It finally happened this morning.
I knew it was coming but it still made me sad.
My Bible finally split in two.
I bought this Bible my last year of Bible college. It wasn’t very fancy or expensive – I was pretty broke at the time.
It’s big and heavy and … precious.
For over 20 years this Bible has been my constant companion.
It was the Bible I was using when I was in the classroom as a brand new teacher, dealing with students, and other teachers, and difficult parents.
It was my Bible as I got my first apartment and began navigated the adult world with it’s responsibilities, privileges and budgets.
It was the Bible I was using during that exciting time when I met and fell in love with Jan.

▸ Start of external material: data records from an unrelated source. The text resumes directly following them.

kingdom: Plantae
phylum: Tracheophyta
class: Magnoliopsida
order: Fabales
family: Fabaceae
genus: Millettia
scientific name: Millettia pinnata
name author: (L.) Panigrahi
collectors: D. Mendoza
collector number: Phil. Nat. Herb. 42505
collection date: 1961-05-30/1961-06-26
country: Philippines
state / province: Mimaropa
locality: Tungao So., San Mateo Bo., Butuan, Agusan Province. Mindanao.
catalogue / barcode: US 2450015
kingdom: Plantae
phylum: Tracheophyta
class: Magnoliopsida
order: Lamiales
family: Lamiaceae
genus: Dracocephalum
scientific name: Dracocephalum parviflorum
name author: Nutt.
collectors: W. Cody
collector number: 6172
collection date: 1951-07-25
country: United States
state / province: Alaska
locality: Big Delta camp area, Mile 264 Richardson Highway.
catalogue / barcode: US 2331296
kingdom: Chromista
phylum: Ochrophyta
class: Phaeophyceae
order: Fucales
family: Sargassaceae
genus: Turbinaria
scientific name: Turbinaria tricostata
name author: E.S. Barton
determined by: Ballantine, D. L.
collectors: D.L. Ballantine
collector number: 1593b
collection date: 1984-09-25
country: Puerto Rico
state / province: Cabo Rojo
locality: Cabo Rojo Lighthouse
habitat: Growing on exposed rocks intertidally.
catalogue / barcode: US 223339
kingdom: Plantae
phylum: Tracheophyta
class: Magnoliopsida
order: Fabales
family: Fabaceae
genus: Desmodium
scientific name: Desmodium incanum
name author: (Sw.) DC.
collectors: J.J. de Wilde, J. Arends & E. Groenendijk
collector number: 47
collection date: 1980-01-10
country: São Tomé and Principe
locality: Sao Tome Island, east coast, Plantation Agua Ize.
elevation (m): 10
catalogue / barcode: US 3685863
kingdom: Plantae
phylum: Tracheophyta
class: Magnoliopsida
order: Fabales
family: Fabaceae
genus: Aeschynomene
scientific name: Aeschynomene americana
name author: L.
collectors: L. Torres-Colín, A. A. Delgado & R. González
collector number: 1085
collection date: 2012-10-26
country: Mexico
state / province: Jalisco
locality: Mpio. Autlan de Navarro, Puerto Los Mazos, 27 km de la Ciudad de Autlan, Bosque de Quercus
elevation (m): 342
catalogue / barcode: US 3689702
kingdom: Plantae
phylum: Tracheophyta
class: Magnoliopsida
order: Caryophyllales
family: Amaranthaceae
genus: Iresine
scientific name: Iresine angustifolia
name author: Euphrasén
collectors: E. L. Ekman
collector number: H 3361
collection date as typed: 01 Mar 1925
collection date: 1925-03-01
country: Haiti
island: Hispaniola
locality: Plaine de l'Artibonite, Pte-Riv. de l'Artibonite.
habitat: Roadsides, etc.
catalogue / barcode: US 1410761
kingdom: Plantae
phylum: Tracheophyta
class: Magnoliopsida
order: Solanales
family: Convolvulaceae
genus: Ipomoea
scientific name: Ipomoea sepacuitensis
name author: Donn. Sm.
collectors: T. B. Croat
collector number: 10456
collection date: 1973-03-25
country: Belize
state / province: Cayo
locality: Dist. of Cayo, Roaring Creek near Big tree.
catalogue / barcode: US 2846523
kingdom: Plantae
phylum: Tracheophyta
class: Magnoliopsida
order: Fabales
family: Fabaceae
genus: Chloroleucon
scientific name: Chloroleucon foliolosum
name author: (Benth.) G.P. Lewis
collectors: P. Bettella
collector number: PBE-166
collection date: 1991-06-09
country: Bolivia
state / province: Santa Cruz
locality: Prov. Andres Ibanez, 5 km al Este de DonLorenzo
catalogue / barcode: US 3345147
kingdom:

It was the Bible that I read when I got engaged, then married, and as a new bride.
It was the Bible that carried me through 5 pregnancies, 5 births, and then taught me to be a mother.
It’s pages are rumpled and full of underlined verses and notes in the margins.
It’s been there in the every day of life – giving me strength for the good days, and encouragement during the bad.
This is a book full of God’s promises that I claimed – and God kept.
It’s not just a Bible – it’s a record of my spiritual journey – a history of my faith.
I’m not at all sure that I’m not ready to retire this one – at least not yet.
I know there are smaller, prettier Bibles out there, the words are the same and just as powerful. And in time it would become as priceless as this one.
But I’m just not ready – at least not today.
I wonder just how long I can hold it together with tape?
This Bible is like a good friend and I really hate good-byes.